Le 1er Janvier dernier est entrée en exercice la convention décennale signée par le président sortant de la Métropole toulousaine avec la direction du TFC. Si celle-ci augmente la redevance, passant à 1 624 000 Euros (divisible par 2 en cas de descente en Ligue 2, scénario qui se profile), elle prévoit également que les grosses réparations soient du ressort de la collectivité qui prend en charge le nettoyage des espaces mis à disposition de façon temporaire après les matchs. Par ailleurs, la Métropole reste responsable de la pelouse et s’engage sur la réalisation de travaux de mise en conformité éventuellement demandés lors de compétitions sportives. Elle a programmé des chantiers en vue de grands événements sportifs : achat de la luminothérapie, installation d’écrans géants… La convention établit aussi la possibilité d’un changement de nom (naming) du Stadium, sur lequel il convient d’être particulièrement vigilants pour éviter une marchandisation de ce bien public.
Mais nous devons aller plus loin. La prochaine municipalité doit entamer des discussions avec la direction du club pour envisager ce qui pourrait être mis en place et construire un projet à la hauteur de notre ville et de notre agglomération. Il ne s’agit pas de demander des résultats au-dessus des moyens financiers de la direction, mais un nouveau souffle pour le Stadium.
Cela ne pourra se réaliser sans que les supporters soient plus souvent consultés, participent davantage aux instances du club, puissent échanger avec l’équipe dirigeante, sportive, avec les joueurs. Le club doit être encore plus ouvert sur les clubs de la ville et de la métropole. Il s’agit de tisser des partenariats privilégiés avec les clubs de quartiers, que chaque pitchoune de la ville puisse une fois par saison aller voir les Violets jouer. Le club, mais aussi la future municipalité, doit rompre avec l’opacité de la répartition des subventions. On sait qu’aujourd’hui un seul club touche plus que cinq autres réunis avec pourtant moins de licenciés. On voit aussi des terrains laissés à l’abandon pour empêcher des clubs de s’y installer et tenter ainsi de gommer une identité de quartier, facette méconnue mais réelle de la gentrification.
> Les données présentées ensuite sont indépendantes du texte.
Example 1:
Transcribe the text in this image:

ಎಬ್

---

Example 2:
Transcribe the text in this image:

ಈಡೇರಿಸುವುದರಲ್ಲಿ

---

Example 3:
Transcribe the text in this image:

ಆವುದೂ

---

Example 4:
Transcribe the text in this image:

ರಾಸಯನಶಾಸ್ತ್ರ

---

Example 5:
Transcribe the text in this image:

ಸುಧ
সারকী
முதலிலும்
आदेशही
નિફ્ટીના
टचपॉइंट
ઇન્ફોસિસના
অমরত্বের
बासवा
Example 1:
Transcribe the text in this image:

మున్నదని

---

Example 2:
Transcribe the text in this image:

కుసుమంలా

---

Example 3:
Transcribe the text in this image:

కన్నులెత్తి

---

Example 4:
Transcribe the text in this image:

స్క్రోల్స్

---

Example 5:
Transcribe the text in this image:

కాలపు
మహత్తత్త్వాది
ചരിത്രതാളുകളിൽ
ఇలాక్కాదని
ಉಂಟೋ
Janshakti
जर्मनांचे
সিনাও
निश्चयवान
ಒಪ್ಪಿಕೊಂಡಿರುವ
Cela passe aussi par notre équipe féminine qui doit pouvoir se développer activement à tous les niveaux. Il faut que l’équipe fanion féminine puisse jouer en Ligue 1 et se donner, pourquoi pas, comme objectif à moyen terme de concurrencer Lyon, Paris et Montpellier pour jouer la Ligue des Champions.
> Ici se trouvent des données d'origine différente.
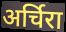
अर्चिरा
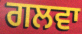
ਗਲਵਾ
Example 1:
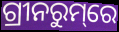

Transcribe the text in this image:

ଗ୍ରୀନରୁମ୍‌ରେ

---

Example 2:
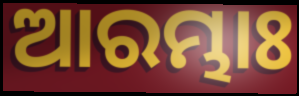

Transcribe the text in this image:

ଆରମ୍ଭାଃ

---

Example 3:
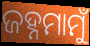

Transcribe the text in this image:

ଜହ୍ନମାମୁଁ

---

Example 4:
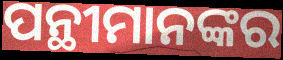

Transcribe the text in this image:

ପନ୍ଥୀମାନଙ୍କର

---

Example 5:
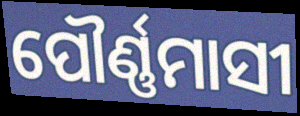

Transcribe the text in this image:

ପୌର୍ଣ୍ଣମାସୀ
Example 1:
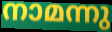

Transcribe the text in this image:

നാമന്നു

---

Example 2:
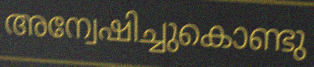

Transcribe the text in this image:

അന്വേഷിച്ചുകൊണ്ടു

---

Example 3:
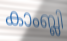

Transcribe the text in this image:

കാംബ്ലി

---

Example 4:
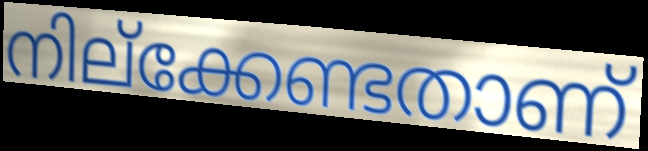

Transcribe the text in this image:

നില്ക്കേണ്ടതാണ്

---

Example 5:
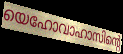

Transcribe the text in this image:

യെഹോവാഹാസിന്റെ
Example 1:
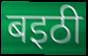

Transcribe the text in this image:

बइठी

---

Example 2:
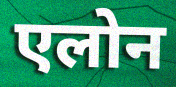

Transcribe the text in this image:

एलोन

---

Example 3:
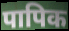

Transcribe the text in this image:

पापिक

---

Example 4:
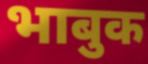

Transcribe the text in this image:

भाबुक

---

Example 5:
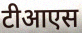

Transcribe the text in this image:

टीआएस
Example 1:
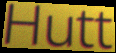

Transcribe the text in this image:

Hutt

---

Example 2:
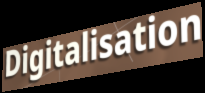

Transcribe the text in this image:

Digitalisation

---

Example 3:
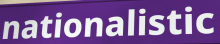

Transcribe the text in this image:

nationalistic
Le nouveau souffle du TFC, au moyen d’une identité de convivialité, d’accueil et de partage chère aux habitant-e-s, doit s’incarner sur et en dehors des terrains. Un engagement de la collectivité et des contribuables oblige à un droit de regard sur le devenir du TFC pour mieux le soutenir et qu’enfin il soit synonyme de plaisir et de fierté, plutôt que de galère pour ses supporters.